Se in Egitto la dottrina della resurrezione si applicava inizialmente solo al dio Osiri, ucciso e riportato in vita, e quindi ai faraoni, specie dal Periodo Medio in poi chiunque, fino all'ultimo schiavo, poteva e doveva cercare di meritare il passaggio all'eternità, dedicando cure speciali al proprio corpo dopo la morte.
Solo in apparenza però ciò riusciva meglio ai faraoni, che pure disponevano dei mezzi per ogni più ingegnoso accorgimento atto ad assicurare loro la sopravvivenza ultraterrena. In realtà i favolosi tesori di cui si circondavano anche da morti esercitavano un troppo potente richiamo sui violatori di tombe, i quali già nell'antichità, per impossessarsene, sfidavano i più tremendi castighi. Ecco perché
solo pochissime tombe sono pervenute intatte fino ai giorni nostri. Più fortunati, almeno sotto questo aspetto, i poveri i cui miseri sepolcri venivano lasciati in pace.

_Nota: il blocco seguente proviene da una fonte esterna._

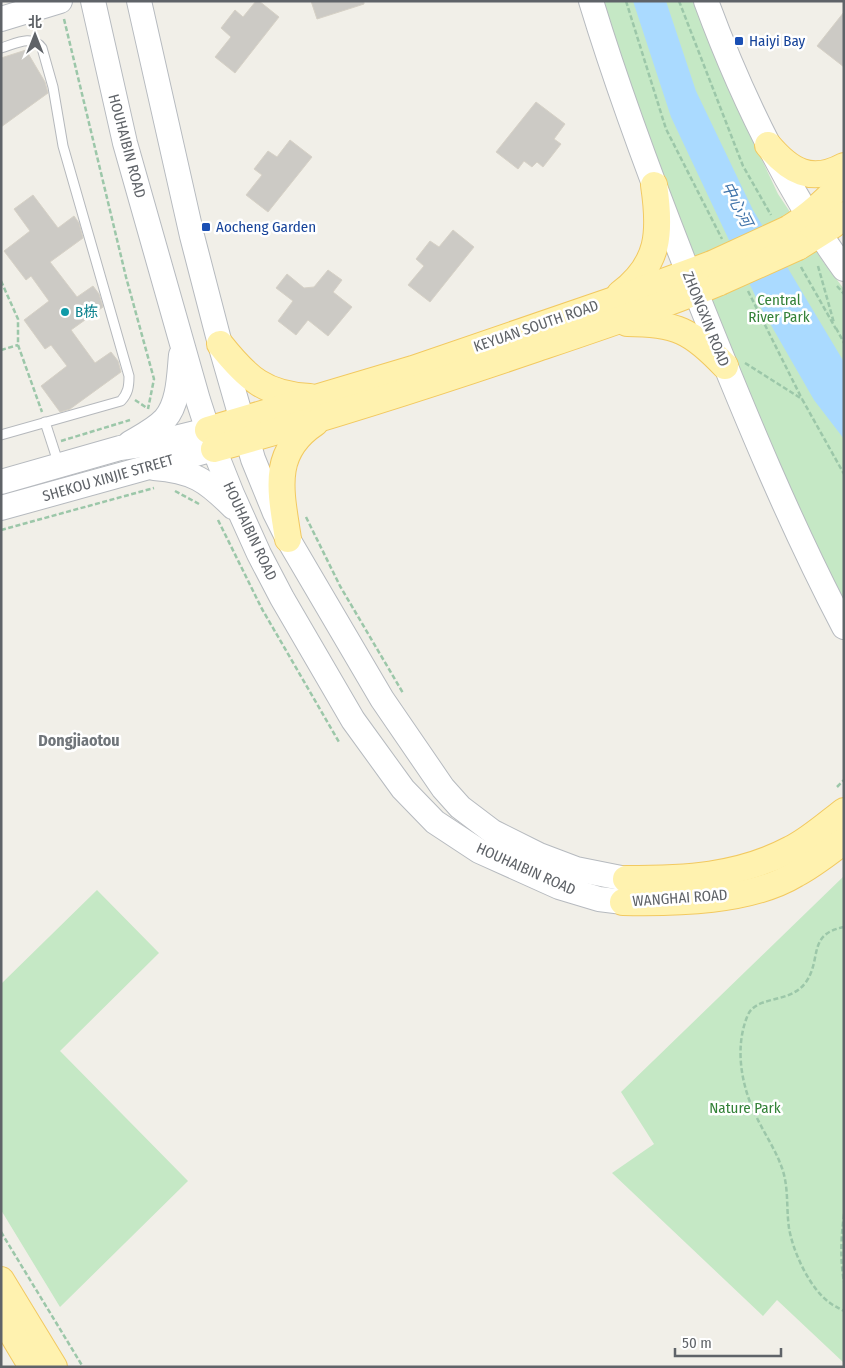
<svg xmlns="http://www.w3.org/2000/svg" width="845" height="1368" font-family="'Fira Sans Condensed','Noto Sans SC',sans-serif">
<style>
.green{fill:#c5e8c5}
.water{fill:#aadaff}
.building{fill:#cccac5;stroke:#d6d1c6}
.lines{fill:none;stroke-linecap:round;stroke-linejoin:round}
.lane-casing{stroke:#b5b8bc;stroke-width:11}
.secondary-casing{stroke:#b6babf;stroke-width:26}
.primary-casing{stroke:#f2c960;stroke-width:28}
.path{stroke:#9cc7a9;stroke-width:2.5;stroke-dasharray:5 2.5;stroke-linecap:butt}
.lane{stroke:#fff;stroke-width:9}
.secondary{stroke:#fff;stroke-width:24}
.primary{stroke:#fff2af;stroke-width:26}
.primary-bridge-casing{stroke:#f2c960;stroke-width:28;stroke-linecap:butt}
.primary-bridge{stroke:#fff2af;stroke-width:26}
.transit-dot{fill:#1a4fb4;stroke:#fff;stroke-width:2}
.culture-dot{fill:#0f9aa8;stroke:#fff;stroke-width:2}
.labels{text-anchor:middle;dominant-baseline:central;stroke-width:5;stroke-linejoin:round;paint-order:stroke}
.transit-label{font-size:15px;fill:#164399;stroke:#fff;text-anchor:start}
.street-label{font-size:15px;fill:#5f6368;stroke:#fff}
.park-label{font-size:15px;fill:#348238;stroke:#fff}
.culture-label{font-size:15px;fill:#0d838f;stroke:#fff;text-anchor:start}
.water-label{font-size:16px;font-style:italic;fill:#4174aa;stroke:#fff}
.neighbourhood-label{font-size:16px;font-weight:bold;fill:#70757a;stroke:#fff}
</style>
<rect width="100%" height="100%" fill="#f1efe8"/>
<!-- green -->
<g class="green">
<path d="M599,1H694L738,109L778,194L824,263L844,289V604L822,559L716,320Z"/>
<path d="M844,876V1363L777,1300L763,1316L612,1173L654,1144L621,1092Z"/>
<path d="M97,890L159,953L60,1051L188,1181L60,1307L1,1210V984Z"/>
</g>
<!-- water -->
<path class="water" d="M633,1H666L696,91L753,210L844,362V439L814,400L760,306L671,117Z"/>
<!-- building -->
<g class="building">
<path d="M256,1H259L279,17L235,73L215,57L231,37L221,28L235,10L243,17Z"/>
<path d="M311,1H364V4L317,19Z"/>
<path d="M844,12V67L817,46Z"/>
<path d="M26,50L45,82L48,93L1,127V58Z"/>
<path d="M536,102L565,124L554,139L561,144L543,167L537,162L532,167L524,161L518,169L496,152Z"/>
<path d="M290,140L312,157L268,212L246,195L262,175L254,169L268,151L277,157Z"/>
<path d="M33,195L58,228L74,216L79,223L83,238L50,262L77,297L93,286L99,294L103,307L71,330L95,363L111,352L118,361L121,372L70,409L60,412L41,386L67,366L51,345L45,349L24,320L49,301L31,276L26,280L4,251L30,231L14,209Z"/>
<path d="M453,230L474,247L430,302L408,285L424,266L416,259L430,241L439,247Z"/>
<path d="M328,270L342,280L333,292L352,307L328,336L308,320L296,335L278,321L293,301L276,288L287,274L304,288L314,287Z"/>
</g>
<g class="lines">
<defs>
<g id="lane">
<path d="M1,48C15,44 32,34 42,48L53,87L63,146L129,376C129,387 128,393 121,401L1,435"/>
<path d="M45,422L59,465"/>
</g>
<g id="secondary">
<path d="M93,1L125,143L198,400L214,449L232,494L259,554L282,598L353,720L403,789L435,822L479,851L559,887L599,899L623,902"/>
<path d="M139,1L192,236L220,344L253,459L275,513L288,539L382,699L443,788L460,807L493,832L539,855L576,869L626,879"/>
<path d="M591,1C623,106 662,208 703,310C746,417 790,524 844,627"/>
<path d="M706,1C741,96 785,187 844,269"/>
<path d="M1,19L60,1"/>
<path d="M130,443C142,436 156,429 165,419C179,403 179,375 181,355"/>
<path d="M154,468C193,471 206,480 233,507"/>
<path d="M1,482L120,448L155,443L208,430"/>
<path d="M1,508L214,449"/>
</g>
<g id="primary">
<path d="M768,145C790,171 811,184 844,166"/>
<path d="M788,229C810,216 826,200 844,182"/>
<path d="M798,247L833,225L844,215"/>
<path d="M620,294C660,264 661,232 654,185"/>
<path d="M627,323C676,323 692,331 725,366"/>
<path d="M220,344C247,378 265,395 310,397"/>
<path d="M208,430L413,369L611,301L712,264"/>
<path d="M214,449C323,419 429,385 535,349C597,328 660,307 720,282"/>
<path d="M288,539C281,492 270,453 315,423"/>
<path d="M626,879C684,879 738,877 791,849C809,840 827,824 844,811"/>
<path d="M623,902C676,903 750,902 796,874C813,865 828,853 844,841"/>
<path d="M1,1280L54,1367"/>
<path d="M1,1315L32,1367"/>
</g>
</defs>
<!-- lane casing -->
<use href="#lane" class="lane-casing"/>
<!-- secondary casing -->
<use href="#secondary" class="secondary-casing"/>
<!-- primary casing -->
<use href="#primary" class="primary-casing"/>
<!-- path -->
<g class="path">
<path d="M626,1L666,129L722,239"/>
<path d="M679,1L743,166L771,215"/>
<path d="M64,19L126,277L154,379L148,409"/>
<path d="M818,266L834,323"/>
<path d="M801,267L836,329"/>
<path d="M1,281L18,319V345L42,412"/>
<path d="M837,286L844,294"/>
<path d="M748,291L802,399"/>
<path d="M836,328L844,343"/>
<path d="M1,350L18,345"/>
<path d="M745,363L802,399L844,474"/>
<path d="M135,400L147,408"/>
<path d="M61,441L130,420"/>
<path d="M175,491L199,504"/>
<path d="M306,517L340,586L403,693"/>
<path d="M218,520L262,609L339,742"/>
<path d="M1,530L154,488"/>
<path d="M837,787L844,780"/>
<path d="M844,927C807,934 822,959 806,982C790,1005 755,994 747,1017C734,1050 742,1089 758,1120C766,1136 776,1151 782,1168C789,1188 786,1207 789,1228C793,1252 810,1289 830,1303C834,1306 839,1308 844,1311"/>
<path d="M844,1214C841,1238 840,1259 844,1282"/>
<path d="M1,1232L83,1367"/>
</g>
<!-- lane -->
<use href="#lane" class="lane"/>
<!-- secondary -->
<use href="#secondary" class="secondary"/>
<!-- primary -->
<use href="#primary" class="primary"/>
<defs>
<g id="primary-bridge">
<path d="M712,264L788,229"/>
<path d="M720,282L798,247"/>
</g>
</defs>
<!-- primary-bridge casing -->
<use href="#primary-bridge" class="primary-bridge-casing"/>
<!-- primary-bridge -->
<use href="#primary-bridge" class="primary-bridge"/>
</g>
<!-- markers -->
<g class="transit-dot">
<rect x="734" y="36" width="10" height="10" rx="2.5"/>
<rect x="201" y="222" width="10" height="10" rx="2.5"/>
</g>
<circle class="culture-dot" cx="65" cy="312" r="5"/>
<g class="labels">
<!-- transit labels -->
<g class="transit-label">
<text x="749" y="41">Haiyi Bay</text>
<text x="216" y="227">Aocheng Garden</text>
</g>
<!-- street labels -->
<g class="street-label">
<text transform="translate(127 146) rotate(75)">HOUHAIBIN ROAD</text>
<text transform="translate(706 319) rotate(68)">ZHONGXIN ROAD</text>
<text transform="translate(536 326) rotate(-19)">KEYUAN SOUTH ROAD</text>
<text transform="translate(108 478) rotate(-16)">SHEKOU XINJIE STREET</text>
<text transform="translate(250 531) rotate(65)">HOUHAIBIN ROAD</text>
<text transform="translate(526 869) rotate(24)">HOUHAIBIN ROAD</text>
<text transform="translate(680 898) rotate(-4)">WANGHAI ROAD</text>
</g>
<!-- park labels -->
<g class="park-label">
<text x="779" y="300">Central<tspan x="779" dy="17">River Park</tspan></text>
<text x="745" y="1108">Nature Park</text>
</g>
<!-- culture labels -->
<g class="culture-label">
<text x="75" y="312">B栋</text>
</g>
<!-- water labels -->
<g class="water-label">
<text transform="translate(737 204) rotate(63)">中心河</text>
</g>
<!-- neighbourhood labels -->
<g class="neighbourhood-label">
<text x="79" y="740">Dongjiaotou</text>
</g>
</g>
<!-- border -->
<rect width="845" height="1368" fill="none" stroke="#5f6368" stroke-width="5"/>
<!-- north arrow -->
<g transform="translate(35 35)" stroke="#ffffff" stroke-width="4" paint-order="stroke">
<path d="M0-4L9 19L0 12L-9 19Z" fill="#5f6368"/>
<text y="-8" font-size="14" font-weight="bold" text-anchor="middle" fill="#5f6368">北</text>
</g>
<!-- scale -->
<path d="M675 1348v8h106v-8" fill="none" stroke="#5f6368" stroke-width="2.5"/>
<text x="682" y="1348" font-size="15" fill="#5f6368" stroke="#ffffff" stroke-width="4" paint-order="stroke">50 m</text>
</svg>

Neppure la tomba di Nefertari sfuggì alle depredazioni. E quando Ernesto Schiaparelli, capo della missione italiana in Egitto e direttore del Museo Egizio di Torino, la scoprì nel 1904, si trovò davanti ad uno spettacolo desolante: spezzato il sarcofago di granito, scomparsa la mummia con le ingenti ricchezze che non potevano mancare accanto a tanto personaggio, restava per fortuna il tesoro forse più prezioso: gli affreschi murali, ritenuti fra i risultati più alti dell'arte egizia, già allora però ridotti in uno stato deplorevole a causa dell'umidità.
Dei pochissimi oggetti del corredo funebre di Nefertari che l'archeologo italiano poté recuperare, sparsi poi in vari musei del mondo, due sono forse i più toccanti: un anello di corniola rossa con incisi i nomi della regina e di Ramesse II, e un paio di sandali di fibre vegetali. Fragili sandali miracolosamente intatti, che alludono meglio di ogni altro reperto al viaggio che «colei per la quale splende il sole» fece verso il regno di Osiri.